Only, before too long, I found myself staring at her equally as intensely.  Albeit, the object of my wide-eyed stare was not her aura but rather the lady, herself.  Maybe she means a future husband? I tried rationalizing to myself.  But my reasoning was falling short, for she was unequivocally referring to this “husband” of mine in the present tense.  Undaunted by the look of shock on my face, so focused was she on my aura, the lady continued prattling on and on about  “your husband” with seemingly no end in sight.  These women are usually quite observant, I thought to myself.  Maybe she’ll notice I’m not wearing a wedding ring. But the lady happily continued her discourse on this mythical fellow without a care in the world.  

 

Finally, after realizing her zeal for this imaginary husband of mine showed no signs of abating, I simply told her, “I’m not married.”

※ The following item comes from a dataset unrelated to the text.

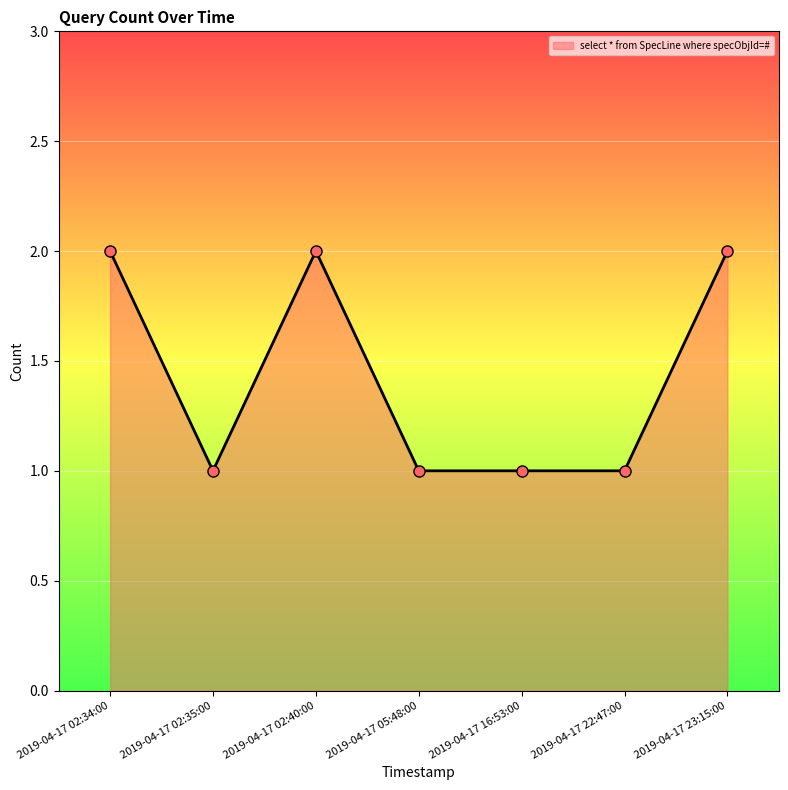

The chart shows a value of 0 at 2019-04-17 22:47:00. True or false?

False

Aghast, she covered her face with her hand and looked away.  Then, after recuperating from her embarrassment a moment, she proceeded to tell me that I had six siblings. Now this was something I could relate to; having majored in mathematics in undergrad, I naturally gravitate towards numbers whenever they are mentioned. Yet, I have one brother and one half-sister.  But, given that when my paternal grandfather passed away, two extra women and their children showed up for the funeral, I decided to wait before questioning the veracity of this latest statement of hers. 

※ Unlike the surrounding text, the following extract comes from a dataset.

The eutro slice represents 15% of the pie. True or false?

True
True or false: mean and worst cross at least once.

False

Undismayed, I visited enough fortune tellers to discover I had a favorite one - the young psychic who lived on the outskirts of my hometown of Tuscaloosa, Alabama.  So very proud was she of the fact that her ancestor hailing from Argentina was the one who invented the technique of placing bright red bows on the outside of windows to keep the negative spirits from entering one’s home, that she had every window covered with red velveteen Christmas-type bows all year long.  She was also more agreeable than her sometimes critical and dour mother, who happened to be the fortune teller on the other end of town. And, yes, one I had paid a visit to a couple of times as well. 

 

Sensing that in spite of my scientific and rationally-minded background I was paying seven-hundred dollars for a generational curse removal, about eighty dollars for aura readings, and sixty dollars for tarot card readings without end, my pastor friend felt the need to provide me with a gentle reminder concerning the Old Testament’s severe admonitions against fortune tellers.  I appreciated his concern, but since even Aristotle wrote on the subject of divination by examining the hands in 340 B.C., I continued on my merry fortune telling way.  After all, I had experienced the religious variation of fortune telling in one of the youth groups I had attended while I was in high school. 

 

Bestowed with the gift of prophecy, the youth pastor one evening sat me down in the middle of everybody with some of the other youth members forming a circle around me while laying their hands on me.  Others had already had their fortune told that evening, and now it was my turn. So while everyone prayed, the youth pastor told me “To not be afraid…”  Seemingly simple and sound enough advice that I couldn’t argue against and still try to follow to this day.   

 

Nonetheless, as I found myself checking and double checking The Dollar Tree candle to make sure it was indeed the same as my two-hundred and fifty dollar one, I found myself wondering if perhaps there was some valid reason for the Biblical admonition against consulting soothsayers, after all. A reason that was more simplistic in nature rather than theological.  One simply based on the notion of being more prudent with one’s money than I had been. Consequently, I threw away my overpriced, headache-inducing candle and deliberated whether or not I should keep the pretty pink pebble.  Being a deep fuchsia in hue, one of my favorite shades of pink, I decided I’d keep it.  For maybe one day I could turn it into either a paperweight or a necklace.  And after my ten days of meditating were up, I decided against following up with my favorite psychic.